SHD 1& 2 concentrates on explaining measurement, concepts, and theories of sustainable human development. Students will also be able to apply concepts readily and immediately to the policy issues, and thus see the links that exist. For example, a discussion on the concept of inflation and inflation theories can be made readily meaningful if one were to look at inflation data in one or more countries and try to apply the theory to the real world.

This framework should give students both a discipline and a strategy for learning. As a discipline, it provides a common language and some common assumptions about what creates successful development and what are the relative priorities. As a strategy for learning, this framework invites those of you who would make the world better to set objectives and work toward them.

INDV 665 Sustainable Human Development (SHD II)

SHD II builds on what is learned in SHD I. In SHD I, one is taught how to define and measure sustainable human development.
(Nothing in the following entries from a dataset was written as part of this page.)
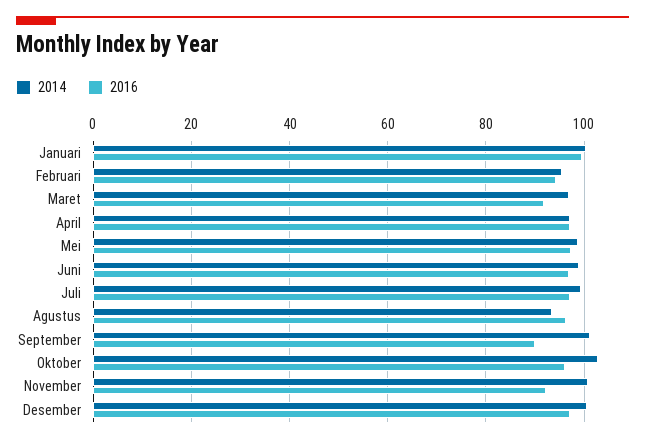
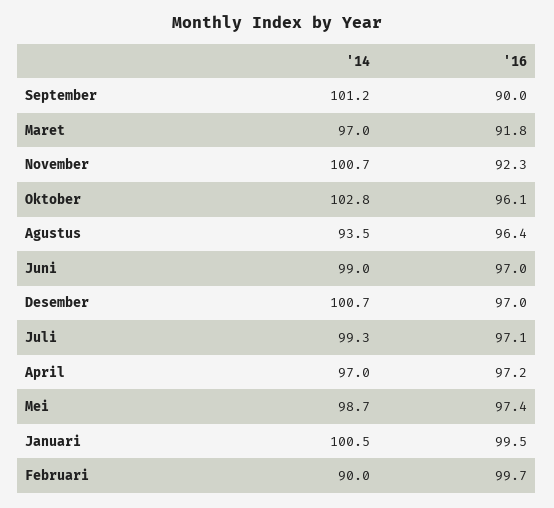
  {
    "2014": {
      "Januari": 100.5,
-     "Februari": 96,
+     "Februari": 90,
      "Maret": 97,
      "April": 97,
      "Mei": 98.7,
      "Juni": 99,
      "Juli": 99.3,
      "Agustus": 93.5,
      "September": 101.2,
      "Oktober": 102.8,
      "November": 100.7,
      "Desember": 100.7
    },
    "2016": {
      "Januari": 99.5,
-     "Februari": 94,
+     "Februari": 99.7,
      "Maret": 91.8,
      "April": 97.2,
      "Mei": 97.4,
      "Juni": 97,
      "Juli": 97.1,
      "Agustus": 96.4,
      "September": 90,
      "Oktober": 96.1,
      "November": 92.3,
      "Desember": 97
    }
  }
In SHD II we apply these definitions, concepts and measurements to understand how development is actually accomplished. We start with an overview of broad economic growth and then move on to the different principal sectors such as health, education, environment, poverty reduction and political development. It must be stressed here that while we study the different sectors, it is important to bear in mind the broader economic and socio-political framework in which the given sector operates. The two are intimately connected, and understanding those interrelationships is an important element of the learning experience.

INDV 667 International Political and Economic Relations

In this new millennium of rapid change, globalization, and the privatization of international development, we seek to understand how political activity intersects with economic activity and how that nexus impacts the Global South. While the course title reads “international” political economy, we should acknowledge that “global” might be a more appropriate term, thereby including increasingly important non-state actors. Students use the concepts and theories of global political economy to analyze aid, trade, investment, development policy, monetary relations, and regional integration in order to understand how the world has worked in the past, is working now, and is likely to work in the future.

INDV 668 Five decades of development

Five Decades of Development”, analyzes the concept and practice of development as it evolved since the end of WWII and is organized around four dimensions: international context, development theories and strategies, donor policies and programs, and developing country performance.

INDV 669 Project Management and Costs

The concept of development projects is relatively recent in history of international relations. It implies that a much more powerful nation choose to provide resources through development projects to less empowered nation to assist in that nation's economic or social development. Terms such as quality of life, improved economic conditions, empowerment, and greater participation in society are all use to qualify the end product of development projects. As we review systems tools for improving the functioning of development projects we must first clearly specify the outcomes expected.